DATA SECTION —

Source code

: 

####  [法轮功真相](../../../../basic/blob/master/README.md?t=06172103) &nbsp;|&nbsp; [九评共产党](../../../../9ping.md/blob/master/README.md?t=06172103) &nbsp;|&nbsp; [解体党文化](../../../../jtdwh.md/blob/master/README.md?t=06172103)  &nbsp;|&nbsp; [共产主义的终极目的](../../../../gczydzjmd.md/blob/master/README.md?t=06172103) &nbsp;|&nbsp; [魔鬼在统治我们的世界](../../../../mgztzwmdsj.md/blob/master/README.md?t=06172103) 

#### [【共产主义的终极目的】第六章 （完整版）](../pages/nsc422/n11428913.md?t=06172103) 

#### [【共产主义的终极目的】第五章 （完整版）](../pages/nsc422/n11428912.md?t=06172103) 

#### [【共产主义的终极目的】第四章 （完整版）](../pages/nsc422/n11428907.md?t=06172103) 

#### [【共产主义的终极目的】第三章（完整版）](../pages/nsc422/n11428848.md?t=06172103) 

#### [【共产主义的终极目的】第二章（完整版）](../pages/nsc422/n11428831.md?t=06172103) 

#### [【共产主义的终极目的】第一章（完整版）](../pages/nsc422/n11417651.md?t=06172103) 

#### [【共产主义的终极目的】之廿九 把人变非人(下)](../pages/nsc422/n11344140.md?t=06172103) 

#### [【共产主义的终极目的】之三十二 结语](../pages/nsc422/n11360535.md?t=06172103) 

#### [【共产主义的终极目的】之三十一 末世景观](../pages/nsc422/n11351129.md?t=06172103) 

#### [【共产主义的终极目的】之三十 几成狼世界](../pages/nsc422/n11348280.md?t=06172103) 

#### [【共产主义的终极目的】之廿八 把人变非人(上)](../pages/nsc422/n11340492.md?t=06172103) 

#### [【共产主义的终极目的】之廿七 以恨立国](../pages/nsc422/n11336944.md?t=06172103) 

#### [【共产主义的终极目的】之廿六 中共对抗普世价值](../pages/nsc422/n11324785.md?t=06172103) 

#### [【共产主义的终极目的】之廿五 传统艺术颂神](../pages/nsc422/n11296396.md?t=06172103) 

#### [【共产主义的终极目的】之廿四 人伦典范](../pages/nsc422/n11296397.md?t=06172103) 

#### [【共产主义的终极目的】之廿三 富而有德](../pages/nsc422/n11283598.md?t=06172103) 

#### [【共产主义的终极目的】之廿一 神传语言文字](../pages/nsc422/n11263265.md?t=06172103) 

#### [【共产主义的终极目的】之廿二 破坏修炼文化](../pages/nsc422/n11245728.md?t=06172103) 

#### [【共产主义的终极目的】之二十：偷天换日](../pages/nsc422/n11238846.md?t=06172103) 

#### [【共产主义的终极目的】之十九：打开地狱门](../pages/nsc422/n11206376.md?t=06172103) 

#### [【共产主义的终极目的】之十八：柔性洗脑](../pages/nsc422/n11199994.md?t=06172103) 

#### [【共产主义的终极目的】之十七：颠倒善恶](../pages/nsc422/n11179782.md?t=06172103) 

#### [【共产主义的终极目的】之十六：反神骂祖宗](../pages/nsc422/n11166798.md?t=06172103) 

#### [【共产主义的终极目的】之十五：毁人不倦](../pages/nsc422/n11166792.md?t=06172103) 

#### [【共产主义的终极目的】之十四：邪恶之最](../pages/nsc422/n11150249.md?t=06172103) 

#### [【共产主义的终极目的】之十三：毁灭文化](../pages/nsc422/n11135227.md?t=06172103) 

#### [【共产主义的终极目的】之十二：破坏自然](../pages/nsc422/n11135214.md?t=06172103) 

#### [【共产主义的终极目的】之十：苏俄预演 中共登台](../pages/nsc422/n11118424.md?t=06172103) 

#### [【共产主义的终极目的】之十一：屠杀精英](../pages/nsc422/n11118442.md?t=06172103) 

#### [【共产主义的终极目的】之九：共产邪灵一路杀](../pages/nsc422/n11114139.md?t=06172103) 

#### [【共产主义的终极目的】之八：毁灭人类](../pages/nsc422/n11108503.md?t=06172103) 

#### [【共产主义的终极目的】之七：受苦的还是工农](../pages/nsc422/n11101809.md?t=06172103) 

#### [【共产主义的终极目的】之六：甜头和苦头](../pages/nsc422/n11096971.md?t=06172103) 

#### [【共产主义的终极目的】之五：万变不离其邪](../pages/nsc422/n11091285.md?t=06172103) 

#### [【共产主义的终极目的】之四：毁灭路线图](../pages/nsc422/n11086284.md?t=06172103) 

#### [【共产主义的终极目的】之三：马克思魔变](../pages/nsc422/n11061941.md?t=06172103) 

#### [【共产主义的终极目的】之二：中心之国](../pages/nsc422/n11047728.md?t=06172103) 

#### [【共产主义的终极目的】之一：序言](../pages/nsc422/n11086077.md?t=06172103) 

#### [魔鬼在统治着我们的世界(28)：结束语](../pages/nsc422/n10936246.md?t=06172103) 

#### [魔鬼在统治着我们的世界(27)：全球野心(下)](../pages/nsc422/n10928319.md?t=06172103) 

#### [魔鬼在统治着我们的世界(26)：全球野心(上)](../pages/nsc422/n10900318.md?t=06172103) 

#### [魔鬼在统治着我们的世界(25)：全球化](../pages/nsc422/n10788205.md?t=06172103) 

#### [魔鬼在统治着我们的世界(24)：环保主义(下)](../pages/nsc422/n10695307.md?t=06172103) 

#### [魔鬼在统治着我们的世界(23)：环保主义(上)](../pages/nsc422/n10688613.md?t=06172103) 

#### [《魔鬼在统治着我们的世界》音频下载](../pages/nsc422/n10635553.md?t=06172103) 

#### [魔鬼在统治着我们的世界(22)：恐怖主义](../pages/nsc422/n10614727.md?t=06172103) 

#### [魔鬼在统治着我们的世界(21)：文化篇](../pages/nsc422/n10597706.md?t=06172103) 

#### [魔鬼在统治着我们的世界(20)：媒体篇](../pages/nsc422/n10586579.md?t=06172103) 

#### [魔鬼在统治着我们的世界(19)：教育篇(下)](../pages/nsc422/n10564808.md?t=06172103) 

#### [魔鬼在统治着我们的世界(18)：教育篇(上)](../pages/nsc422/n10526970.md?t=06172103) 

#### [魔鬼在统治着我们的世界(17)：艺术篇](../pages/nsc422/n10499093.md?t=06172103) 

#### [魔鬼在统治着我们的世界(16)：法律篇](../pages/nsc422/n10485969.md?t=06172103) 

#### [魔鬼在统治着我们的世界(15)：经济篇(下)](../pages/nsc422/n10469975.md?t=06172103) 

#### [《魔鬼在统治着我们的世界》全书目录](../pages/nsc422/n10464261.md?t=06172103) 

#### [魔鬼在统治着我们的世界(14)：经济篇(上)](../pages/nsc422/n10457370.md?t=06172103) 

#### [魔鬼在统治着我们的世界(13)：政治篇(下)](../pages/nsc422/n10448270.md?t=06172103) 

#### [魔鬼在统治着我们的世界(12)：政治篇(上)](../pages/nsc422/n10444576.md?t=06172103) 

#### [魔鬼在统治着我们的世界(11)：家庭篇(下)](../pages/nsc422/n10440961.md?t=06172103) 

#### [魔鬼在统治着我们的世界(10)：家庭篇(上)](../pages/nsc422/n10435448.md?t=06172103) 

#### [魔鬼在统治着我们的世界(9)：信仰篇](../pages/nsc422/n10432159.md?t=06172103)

TASK TO CARRY OUT — Your response must contain all of the records, copied exactly.

ANSWER BOX —
Source code

: 

####  [法轮功真相](../../../../basic/blob/master/README.md?t=06172103) &nbsp;|&nbsp; [九评共产党](../../../../9ping.md/blob/master/README.md?t=06172103) &nbsp;|&nbsp; [解体党文化](../../../../jtdwh.md/blob/master/README.md?t=06172103)  &nbsp;|&nbsp; [共产主义的终极目的](../../../../gczydzjmd.md/blob/master/README.md?t=06172103) &nbsp;|&nbsp; [魔鬼在统治我们的世界](../../../../mgztzwmdsj.md/blob/master/README.md?t=06172103) 

#### [【共产主义的终极目的】第六章 （完整版）](../pages/nsc422/n11428913.md?t=06172103) 

#### [【共产主义的终极目的】第五章 （完整版）](../pages/nsc422/n11428912.md?t=06172103) 

#### [【共产主义的终极目的】第四章 （完整版）](../pages/nsc422/n11428907.md?t=06172103) 

#### [【共产主义的终极目的】第三章（完整版）](../pages/nsc422/n11428848.md?t=06172103) 

#### [【共产主义的终极目的】第二章（完整版）](../pages/nsc422/n11428831.md?t=06172103) 

#### [【共产主义的终极目的】第一章（完整版）](../pages/nsc422/n11417651.md?t=06172103) 

#### [【共产主义的终极目的】之廿九 把人变非人(下)](../pages/nsc422/n11344140.md?t=06172103) 

#### [【共产主义的终极目的】之三十二 结语](../pages/nsc422/n11360535.md?t=06172103) 

#### [【共产主义的终极目的】之三十一 末世景观](../pages/nsc422/n11351129.md?t=06172103) 

#### [【共产主义的终极目的】之三十 几成狼世界](../pages/nsc422/n11348280.md?t=06172103) 

#### [【共产主义的终极目的】之廿八 把人变非人(上)](../pages/nsc422/n11340492.md?t=06172103) 

#### [【共产主义的终极目的】之廿七 以恨立国](../pages/nsc422/n11336944.md?t=06172103) 

#### [【共产主义的终极目的】之廿六 中共对抗普世价值](../pages/nsc422/n11324785.md?t=06172103) 

#### [【共产主义的终极目的】之廿五 传统艺术颂神](../pages/nsc422/n11296396.md?t=06172103) 

#### [【共产主义的终极目的】之廿四 人伦典范](../pages/nsc422/n11296397.md?t=06172103) 

#### [【共产主义的终极目的】之廿三 富而有德](../pages/nsc422/n11283598.md?t=06172103) 

#### [【共产主义的终极目的】之廿一 神传语言文字](../pages/nsc422/n11263265.md?t=06172103) 

#### [【共产主义的终极目的】之廿二 破坏修炼文化](../pages/nsc422/n11245728.md?t=06172103) 

#### [【共产主义的终极目的】之二十：偷天换日](../pages/nsc422/n11238846.md?t=06172103) 

#### [【共产主义的终极目的】之十九：打开地狱门](../pages/nsc422/n11206376.md?t=06172103) 

#### [【共产主义的终极目的】之十八：柔性洗脑](../pages/nsc422/n11199994.md?t=06172103) 

#### [【共产主义的终极目的】之十七：颠倒善恶](../pages/nsc422/n11179782.md?t=06172103) 

#### [【共产主义的终极目的】之十六：反神骂祖宗](../pages/nsc422/n11166798.md?t=06172103) 

#### [【共产主义的终极目的】之十五：毁人不倦](../pages/nsc422/n11166792.md?t=06172103) 

#### [【共产主义的终极目的】之十四：邪恶之最](../pages/nsc422/n11150249.md?t=06172103) 

#### [【共产主义的终极目的】之十三：毁灭文化](../pages/nsc422/n11135227.md?t=06172103) 

#### [【共产主义的终极目的】之十二：破坏自然](../pages/nsc422/n11135214.md?t=06172103) 

#### [【共产主义的终极目的】之十：苏俄预演 中共登台](../pages/nsc422/n11118424.md?t=06172103) 

#### [【共产主义的终极目的】之十一：屠杀精英](../pages/nsc422/n11118442.md?t=06172103) 

#### [【共产主义的终极目的】之九：共产邪灵一路杀](../pages/nsc422/n11114139.md?t=06172103) 

#### [【共产主义的终极目的】之八：毁灭人类](../pages/nsc422/n11108503.md?t=06172103) 

#### [【共产主义的终极目的】之七：受苦的还是工农](../pages/nsc422/n11101809.md?t=06172103) 

#### [【共产主义的终极目的】之六：甜头和苦头](../pages/nsc422/n11096971.md?t=06172103) 

#### [【共产主义的终极目的】之五：万变不离其邪](../pages/nsc422/n11091285.md?t=06172103) 

#### [【共产主义的终极目的】之四：毁灭路线图](../pages/nsc422/n11086284.md?t=06172103) 

#### [【共产主义的终极目的】之三：马克思魔变](../pages/nsc422/n11061941.md?t=06172103) 

#### [【共产主义的终极目的】之二：中心之国](../pages/nsc422/n11047728.md?t=06172103) 

#### [【共产主义的终极目的】之一：序言](../pages/nsc422/n11086077.md?t=06172103) 

#### [魔鬼在统治着我们的世界(28)：结束语](../pages/nsc422/n10936246.md?t=06172103) 

#### [魔鬼在统治着我们的世界(27)：全球野心(下)](../pages/nsc422/n10928319.md?t=06172103) 

#### [魔鬼在统治着我们的世界(26)：全球野心(上)](../pages/nsc422/n10900318.md?t=06172103) 

#### [魔鬼在统治着我们的世界(25)：全球化](../pages/nsc422/n10788205.md?t=06172103) 

#### [魔鬼在统治着我们的世界(24)：环保主义(下)](../pages/nsc422/n10695307.md?t=06172103) 

#### [魔鬼在统治着我们的世界(23)：环保主义(上)](../pages/nsc422/n10688613.md?t=06172103) 

#### [《魔鬼在统治着我们的世界》音频下载](../pages/nsc422/n10635553.md?t=06172103) 

#### [魔鬼在统治着我们的世界(22)：恐怖主义](../pages/nsc422/n10614727.md?t=06172103) 

#### [魔鬼在统治着我们的世界(21)：文化篇](../pages/nsc422/n10597706.md?t=06172103) 

#### [魔鬼在统治着我们的世界(20)：媒体篇](../pages/nsc422/n10586579.md?t=06172103) 

#### [魔鬼在统治着我们的世界(19)：教育篇(下)](../pages/nsc422/n10564808.md?t=06172103) 

#### [魔鬼在统治着我们的世界(18)：教育篇(上)](../pages/nsc422/n10526970.md?t=06172103) 

#### [魔鬼在统治着我们的世界(17)：艺术篇](../pages/nsc422/n10499093.md?t=06172103) 

#### [魔鬼在统治着我们的世界(16)：法律篇](../pages/nsc422/n10485969.md?t=06172103) 

#### [魔鬼在统治着我们的世界(15)：经济篇(下)](../pages/nsc422/n10469975.md?t=06172103) 

#### [《魔鬼在统治着我们的世界》全书目录](../pages/nsc422/n10464261.md?t=06172103) 

#### [魔鬼在统治着我们的世界(14)：经济篇(上)](../pages/nsc422/n10457370.md?t=06172103) 

#### [魔鬼在统治着我们的世界(13)：政治篇(下)](../pages/nsc422/n10448270.md?t=06172103) 

#### [魔鬼在统治着我们的世界(12)：政治篇(上)](../pages/nsc422/n10444576.md?t=06172103) 

#### [魔鬼在统治着我们的世界(11)：家庭篇(下)](../pages/nsc422/n10440961.md?t=06172103) 

#### [魔鬼在统治着我们的世界(10)：家庭篇(上)](../pages/nsc422/n10435448.md?t=06172103) 

#### [魔鬼在统治着我们的世界(9)：信仰篇](../pages/nsc422/n10432159.md?t=06172103)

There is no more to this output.